Build Woes

I thought I’d back up after the /posts/delegated-builds post and expand on the nature of the build engineering problem that I’ve been dealing with (at my day job) on a documentation related problem.

we do roughly continuous deployment. All active development and editing happens in topic branches, and there’s no really good reason to leave typos and what not on the site any longer than we need to.
we publish and maintain multiple versions of the same resource in parallel, and often backport basic changes to maintenance branches. This is great for users, and great for clarity, but is awful practically, because to deploy continuously, you have to be rebuilding.
all build is self-contained.
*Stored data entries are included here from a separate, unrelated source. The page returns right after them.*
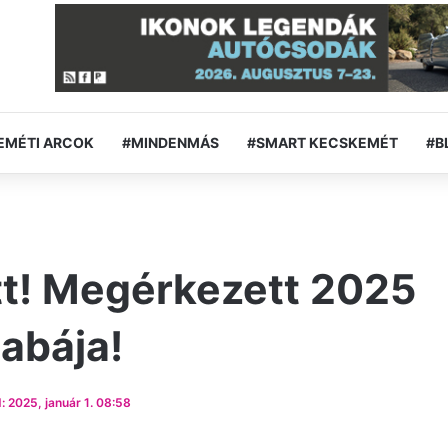
EMÉTI ARCOK
#MINDENMÁS
#SMART KECSKEMÉT
#B
ett! Megérkezett 2025
abája!
 2025, január 1. 08:58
This isn’t strictly a requirement, and we do use some internal continuous integration tools for internal development, but at the core, for a number of reasons I think it’s important that all writers be able to build the project locally:
as an open source project, it’s important that users can easily contribute at any level. We do lots of things to make it easy for people to submit patches, but if the build isn’t portable (within reason,) then it’s difficult for developers to work as peers.
if it’s difficult to view rendered content while developing, it’s hard to develop well or efficiently. While I think the what-you-see-is-what-you-get model (WYSIWYG) is the wrong answer, good feedback loops are important and being able to build locally, after you make changes, whenever you want, regardless of the availability of a network connection, is terribly important.
the tool we use, Sphinx, in combination with the size of our resource is a bottleneck. A single publication run takes anywhere from 4:30-6 depending on the hardware, and has grows on average 30 seconds every six months. I could rant about parallelism in documentation, but basically, if you want a system that handles cross referencing and internal links, and you want to generate static content, long compile times are mostly unavoidable.
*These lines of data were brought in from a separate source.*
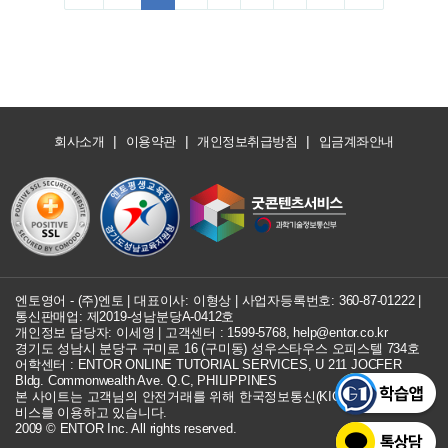
|
|
|
회사소개
이용약관
개인정보취급방침
입금계좌안내
엔토영어 - (주)엔토 | 대표이사: 이형상 |
사업자등록번호: 360-87-01222
|
통신판매업: 제2019-성남분당A-0412호
개인정보 담당자: 이세영 | 고객센터 :
1599-5768
,
help@entor.co.kr
경기도 성남시 분당구 구미로 16 (구미동) 성우스타우스 오피스텔 734호
어학센터 : ENTOR ONLINE TUTORIAL SERVICES, U 211 JOCFER
Bldg. Commonwealth Ave. Q.C, PHILIPPINES
본 사이트는 고객님의 안전거래를 위해 한국정보통신(KICC) 구매안전 서
비스를 이용하고 있습니다.
2009 © ENTOR Inc. All rights reserved.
Now there are a number of tricks that we’ve established to fight this underlying truth: Sphinx does some dependency checking to avoid “overbuilding,” which helps some, and I’ve done a lot of mangling in the Makefiles to make the build process more efficient for most common cases, but even so, long growing build times are inevitable.

The Sphinx part of the build has two qualities that are frustrating:

each build is single threaded, so it has to read all the files one by one, and then write each file one by one. You can build other output formats in parallel (with a small hack from the default makefile,) but you can’t get around the speed of a single build. There is a patch in consideration for the next version that would allow the write-stage of the build to run concurrently, but that’s not live yet.
during the read stage of the build, you can’t touch the source files, and extra files in the source tree can affect or break the build, which means that for the most part you can’t build and work at the same time, until now.

The solutions are often not much better than the problem:

use a different build tool, that was built to do incremental builds. The problem is that there aren’t a lot of good options in this area, and the build is really the primary objectionable feature of the build.
improve the build tool, or wait for it to improve. The aforementioned patch to let the write phase run concurrently will help a lot. Having said that, it’s important to keep the project on a standard public release of Sphinx and it’s difficult to modify core Sphinx behavior from the extension system.

Perhaps I have Stockholm Syndrome with the build, but I tend to thing that on some level this is a pretty difficult problem, and building a safe concurrent build system is hard there aren’t a lot of extant solutions. At the same time, this blog is about 2.5 times as large as the documentation project and can do a complete rebuild in 20% of the time or less as much time. While the blog is probably a little less complex, they’re largely similar and it’s not 5-6 times less complex.

I think the problem is that people writing new documentation systems have to target and support new users and smaller test projects, that by the time people have serious problems with the road blocks, the faulty designs are too baked in.
brute force the problem by making use non-local build infrastructure that has faster less contentious processor and disk resources. This sounds good, except our test machines are pretty fast, and the gains made by better hardware don’t keep up with continued growth. While we might gain some speed by moving builds off of our local machines, the experience is quite worse. Furthermore, we do build-non locally, and that’s great, but it’s not a replacement.

There aren’t a lot of solutions and most of them seem to come down to “deal with it and build less,” which is hardly a solution.

This is the foundation of the /posts/delegated-builds script that I wrote, which addresses the problem by making it less intrusive. I’m also working on a brief FAQ, which might help address some of the big questions about this project.